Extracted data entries
• • • • •
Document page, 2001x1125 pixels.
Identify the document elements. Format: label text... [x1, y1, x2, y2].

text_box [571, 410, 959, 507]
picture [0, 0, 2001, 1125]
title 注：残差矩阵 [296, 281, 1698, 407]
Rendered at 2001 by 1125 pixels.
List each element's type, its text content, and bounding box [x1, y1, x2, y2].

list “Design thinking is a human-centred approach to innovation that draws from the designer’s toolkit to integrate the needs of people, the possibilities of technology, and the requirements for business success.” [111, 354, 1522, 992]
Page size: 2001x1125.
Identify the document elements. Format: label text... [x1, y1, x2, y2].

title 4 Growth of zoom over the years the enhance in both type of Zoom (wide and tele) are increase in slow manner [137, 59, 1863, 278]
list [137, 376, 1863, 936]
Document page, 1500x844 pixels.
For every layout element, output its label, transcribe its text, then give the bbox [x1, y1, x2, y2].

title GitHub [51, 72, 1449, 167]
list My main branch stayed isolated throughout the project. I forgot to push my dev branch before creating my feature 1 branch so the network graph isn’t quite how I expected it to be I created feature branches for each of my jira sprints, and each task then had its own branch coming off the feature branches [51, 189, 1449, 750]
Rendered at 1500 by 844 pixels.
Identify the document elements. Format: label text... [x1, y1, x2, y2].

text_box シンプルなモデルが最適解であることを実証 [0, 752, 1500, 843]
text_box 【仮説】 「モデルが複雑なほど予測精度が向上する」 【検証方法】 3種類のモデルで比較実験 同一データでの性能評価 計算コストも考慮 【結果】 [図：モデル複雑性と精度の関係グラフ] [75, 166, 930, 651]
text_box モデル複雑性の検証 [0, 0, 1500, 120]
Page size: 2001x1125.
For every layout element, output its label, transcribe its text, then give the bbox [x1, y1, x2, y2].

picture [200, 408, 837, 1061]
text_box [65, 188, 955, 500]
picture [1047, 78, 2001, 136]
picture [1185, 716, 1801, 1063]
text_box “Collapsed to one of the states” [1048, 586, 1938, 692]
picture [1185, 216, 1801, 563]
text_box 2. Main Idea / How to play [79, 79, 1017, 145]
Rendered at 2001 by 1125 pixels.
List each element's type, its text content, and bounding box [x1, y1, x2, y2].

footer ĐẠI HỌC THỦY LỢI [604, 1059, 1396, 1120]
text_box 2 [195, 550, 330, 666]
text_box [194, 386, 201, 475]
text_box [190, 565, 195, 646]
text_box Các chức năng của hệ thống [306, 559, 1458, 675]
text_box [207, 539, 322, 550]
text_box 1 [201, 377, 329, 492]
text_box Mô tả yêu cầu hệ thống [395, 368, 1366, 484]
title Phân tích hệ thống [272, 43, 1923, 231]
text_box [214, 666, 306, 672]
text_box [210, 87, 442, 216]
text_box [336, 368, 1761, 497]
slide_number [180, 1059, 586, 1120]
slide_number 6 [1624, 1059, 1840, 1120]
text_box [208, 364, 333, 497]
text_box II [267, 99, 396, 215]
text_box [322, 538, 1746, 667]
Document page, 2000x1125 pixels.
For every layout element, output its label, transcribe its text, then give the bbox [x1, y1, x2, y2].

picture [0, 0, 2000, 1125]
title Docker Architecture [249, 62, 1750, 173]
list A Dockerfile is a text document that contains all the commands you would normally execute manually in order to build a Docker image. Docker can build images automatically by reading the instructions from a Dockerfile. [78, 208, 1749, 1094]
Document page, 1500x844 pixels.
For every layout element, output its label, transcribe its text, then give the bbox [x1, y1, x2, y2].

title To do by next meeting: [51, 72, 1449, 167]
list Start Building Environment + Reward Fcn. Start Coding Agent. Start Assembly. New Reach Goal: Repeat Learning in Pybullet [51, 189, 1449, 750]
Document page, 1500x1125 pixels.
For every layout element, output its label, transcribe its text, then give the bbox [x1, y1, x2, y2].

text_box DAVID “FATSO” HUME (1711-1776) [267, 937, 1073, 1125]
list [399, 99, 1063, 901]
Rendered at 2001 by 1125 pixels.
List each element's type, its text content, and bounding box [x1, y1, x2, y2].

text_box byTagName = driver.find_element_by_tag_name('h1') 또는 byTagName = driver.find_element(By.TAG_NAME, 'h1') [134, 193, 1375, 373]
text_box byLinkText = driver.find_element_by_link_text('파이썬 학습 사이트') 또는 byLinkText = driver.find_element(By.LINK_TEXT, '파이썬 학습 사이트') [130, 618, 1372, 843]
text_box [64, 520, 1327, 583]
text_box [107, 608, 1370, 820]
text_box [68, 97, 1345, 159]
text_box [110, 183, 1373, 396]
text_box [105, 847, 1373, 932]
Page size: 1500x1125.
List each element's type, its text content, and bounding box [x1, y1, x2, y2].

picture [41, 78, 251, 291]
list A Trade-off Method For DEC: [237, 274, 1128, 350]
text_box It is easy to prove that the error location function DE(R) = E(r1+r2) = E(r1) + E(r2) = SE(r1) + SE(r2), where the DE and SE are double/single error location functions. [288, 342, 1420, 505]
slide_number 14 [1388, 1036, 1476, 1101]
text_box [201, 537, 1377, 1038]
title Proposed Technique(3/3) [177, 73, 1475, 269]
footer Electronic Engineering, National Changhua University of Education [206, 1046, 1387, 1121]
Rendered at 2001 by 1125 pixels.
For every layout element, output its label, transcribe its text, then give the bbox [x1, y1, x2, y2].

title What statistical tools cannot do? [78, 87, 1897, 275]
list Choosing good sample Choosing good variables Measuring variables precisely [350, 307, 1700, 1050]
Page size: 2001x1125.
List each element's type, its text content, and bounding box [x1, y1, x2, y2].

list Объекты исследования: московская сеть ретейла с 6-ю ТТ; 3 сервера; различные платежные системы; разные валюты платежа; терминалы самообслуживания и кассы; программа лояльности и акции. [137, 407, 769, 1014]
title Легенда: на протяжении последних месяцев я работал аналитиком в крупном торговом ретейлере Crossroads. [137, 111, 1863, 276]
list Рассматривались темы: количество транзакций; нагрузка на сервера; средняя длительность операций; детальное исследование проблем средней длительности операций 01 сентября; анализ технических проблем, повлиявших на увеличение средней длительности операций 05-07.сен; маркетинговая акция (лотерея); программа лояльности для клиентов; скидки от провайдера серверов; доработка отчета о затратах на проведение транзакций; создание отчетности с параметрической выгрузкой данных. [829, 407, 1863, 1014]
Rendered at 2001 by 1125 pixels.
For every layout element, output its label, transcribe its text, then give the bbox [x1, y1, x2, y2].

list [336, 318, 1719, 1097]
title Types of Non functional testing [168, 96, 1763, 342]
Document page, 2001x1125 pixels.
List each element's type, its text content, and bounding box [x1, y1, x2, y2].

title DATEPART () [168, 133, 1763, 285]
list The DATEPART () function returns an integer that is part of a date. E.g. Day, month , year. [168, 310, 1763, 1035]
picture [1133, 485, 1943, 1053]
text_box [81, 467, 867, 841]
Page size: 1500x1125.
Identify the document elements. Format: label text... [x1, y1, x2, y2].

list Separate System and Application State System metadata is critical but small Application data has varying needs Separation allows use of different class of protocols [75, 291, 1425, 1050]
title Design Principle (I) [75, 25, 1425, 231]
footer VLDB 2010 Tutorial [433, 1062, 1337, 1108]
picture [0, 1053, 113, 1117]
• • • • •
Problem description – Your answer must consist of every line above, reproduced exactly.

Solved exercise –
Document page, 2001x1125 pixels.
Identify the document elements. Format: label text... [x1, y1, x2, y2].

text_box [571, 410, 959, 507]
picture [0, 0, 2001, 1125]
title 注：残差矩阵 [296, 281, 1698, 407]
Rendered at 2001 by 1125 pixels.
List each element's type, its text content, and bounding box [x1, y1, x2, y2].

list “Design thinking is a human-centred approach to innovation that draws from the designer’s toolkit to integrate the needs of people, the possibilities of technology, and the requirements for business success.” [111, 354, 1522, 992]
Page size: 2001x1125.
Identify the document elements. Format: label text... [x1, y1, x2, y2].

title 4 Growth of zoom over the years the enhance in both type of Zoom (wide and tele) are increase in slow manner [137, 59, 1863, 278]
list [137, 376, 1863, 936]
Document page, 1500x844 pixels.
For every layout element, output its label, transcribe its text, then give the bbox [x1, y1, x2, y2].

title GitHub [51, 72, 1449, 167]
list My main branch stayed isolated throughout the project. I forgot to push my dev branch before creating my feature 1 branch so the network graph isn’t quite how I expected it to be I created feature branches for each of my jira sprints, and each task then had its own branch coming off the feature branches [51, 189, 1449, 750]
Rendered at 1500 by 844 pixels.
Identify the document elements. Format: label text... [x1, y1, x2, y2].

text_box シンプルなモデルが最適解であることを実証 [0, 752, 1500, 843]
text_box 【仮説】 「モデルが複雑なほど予測精度が向上する」 【検証方法】 3種類のモデルで比較実験 同一データでの性能評価 計算コストも考慮 【結果】 [図：モデル複雑性と精度の関係グラフ] [75, 166, 930, 651]
text_box モデル複雑性の検証 [0, 0, 1500, 120]
Page size: 2001x1125.
For every layout element, output its label, transcribe its text, then give the bbox [x1, y1, x2, y2].

picture [200, 408, 837, 1061]
text_box [65, 188, 955, 500]
picture [1047, 78, 2001, 136]
picture [1185, 716, 1801, 1063]
text_box “Collapsed to one of the states” [1048, 586, 1938, 692]
picture [1185, 216, 1801, 563]
text_box 2. Main Idea / How to play [79, 79, 1017, 145]
Rendered at 2001 by 1125 pixels.
List each element's type, its text content, and bounding box [x1, y1, x2, y2].

footer ĐẠI HỌC THỦY LỢI [604, 1059, 1396, 1120]
text_box 2 [195, 550, 330, 666]
text_box [194, 386, 201, 475]
text_box [190, 565, 195, 646]
text_box Các chức năng của hệ thống [306, 559, 1458, 675]
text_box [207, 539, 322, 550]
text_box 1 [201, 377, 329, 492]
text_box Mô tả yêu cầu hệ thống [395, 368, 1366, 484]
title Phân tích hệ thống [272, 43, 1923, 231]
text_box [214, 666, 306, 672]
text_box [210, 87, 442, 216]
text_box [336, 368, 1761, 497]
slide_number [180, 1059, 586, 1120]
slide_number 6 [1624, 1059, 1840, 1120]
text_box [208, 364, 333, 497]
text_box II [267, 99, 396, 215]
text_box [322, 538, 1746, 667]
Document page, 2000x1125 pixels.
For every layout element, output its label, transcribe its text, then give the bbox [x1, y1, x2, y2].

picture [0, 0, 2000, 1125]
title Docker Architecture [249, 62, 1750, 173]
list A Dockerfile is a text document that contains all the commands you would normally execute manually in order to build a Docker image. Docker can build images automatically by reading the instructions from a Dockerfile. [78, 208, 1749, 1094]
Document page, 1500x844 pixels.
For every layout element, output its label, transcribe its text, then give the bbox [x1, y1, x2, y2].

title To do by next meeting: [51, 72, 1449, 167]
list Start Building Environment + Reward Fcn. Start Coding Agent. Start Assembly. New Reach Goal: Repeat Learning in Pybullet [51, 189, 1449, 750]
Document page, 1500x1125 pixels.
For every layout element, output its label, transcribe its text, then give the bbox [x1, y1, x2, y2].

text_box DAVID “FATSO” HUME (1711-1776) [267, 937, 1073, 1125]
list [399, 99, 1063, 901]
Rendered at 2001 by 1125 pixels.
List each element's type, its text content, and bounding box [x1, y1, x2, y2].

text_box byTagName = driver.find_element_by_tag_name('h1') 또는 byTagName = driver.find_element(By.TAG_NAME, 'h1') [134, 193, 1375, 373]
text_box byLinkText = driver.find_element_by_link_text('파이썬 학습 사이트') 또는 byLinkText = driver.find_element(By.LINK_TEXT, '파이썬 학습 사이트') [130, 618, 1372, 843]
text_box [64, 520, 1327, 583]
text_box [107, 608, 1370, 820]
text_box [68, 97, 1345, 159]
text_box [110, 183, 1373, 396]
text_box [105, 847, 1373, 932]
Page size: 1500x1125.
List each element's type, its text content, and bounding box [x1, y1, x2, y2].

picture [41, 78, 251, 291]
list A Trade-off Method For DEC: [237, 274, 1128, 350]
text_box It is easy to prove that the error location function DE(R) = E(r1+r2) = E(r1) + E(r2) = SE(r1) + SE(r2), where the DE and SE are double/single error location functions. [288, 342, 1420, 505]
slide_number 14 [1388, 1036, 1476, 1101]
text_box [201, 537, 1377, 1038]
title Proposed Technique(3/3) [177, 73, 1475, 269]
footer Electronic Engineering, National Changhua University of Education [206, 1046, 1387, 1121]
Rendered at 2001 by 1125 pixels.
For every layout element, output its label, transcribe its text, then give the bbox [x1, y1, x2, y2].

title What statistical tools cannot do? [78, 87, 1897, 275]
list Choosing good sample Choosing good variables Measuring variables precisely [350, 307, 1700, 1050]
Page size: 2001x1125.
List each element's type, its text content, and bounding box [x1, y1, x2, y2].

list Объекты исследования: московская сеть ретейла с 6-ю ТТ; 3 сервера; различные платежные системы; разные валюты платежа; терминалы самообслуживания и кассы; программа лояльности и акции. [137, 407, 769, 1014]
title Легенда: на протяжении последних месяцев я работал аналитиком в крупном торговом ретейлере Crossroads. [137, 111, 1863, 276]
list Рассматривались темы: количество транзакций; нагрузка на сервера; средняя длительность операций; детальное исследование проблем средней длительности операций 01 сентября; анализ технических проблем, повлиявших на увеличение средней длительности операций 05-07.сен; маркетинговая акция (лотерея); программа лояльности для клиентов; скидки от провайдера серверов; доработка отчета о затратах на проведение транзакций; создание отчетности с параметрической выгрузкой данных. [829, 407, 1863, 1014]
Rendered at 2001 by 1125 pixels.
For every layout element, output its label, transcribe its text, then give the bbox [x1, y1, x2, y2].

list [336, 318, 1719, 1097]
title Types of Non functional testing [168, 96, 1763, 342]
Document page, 2001x1125 pixels.
List each element's type, its text content, and bounding box [x1, y1, x2, y2].

title DATEPART () [168, 133, 1763, 285]
list The DATEPART () function returns an integer that is part of a date. E.g. Day, month , year. [168, 310, 1763, 1035]
picture [1133, 485, 1943, 1053]
text_box [81, 467, 867, 841]
Page size: 1500x1125.
Identify the document elements. Format: label text... [x1, y1, x2, y2].

list Separate System and Application State System metadata is critical but small Application data has varying needs Separation allows use of different class of protocols [75, 291, 1425, 1050]
title Design Principle (I) [75, 25, 1425, 231]
footer VLDB 2010 Tutorial [433, 1062, 1337, 1108]
picture [0, 1053, 113, 1117]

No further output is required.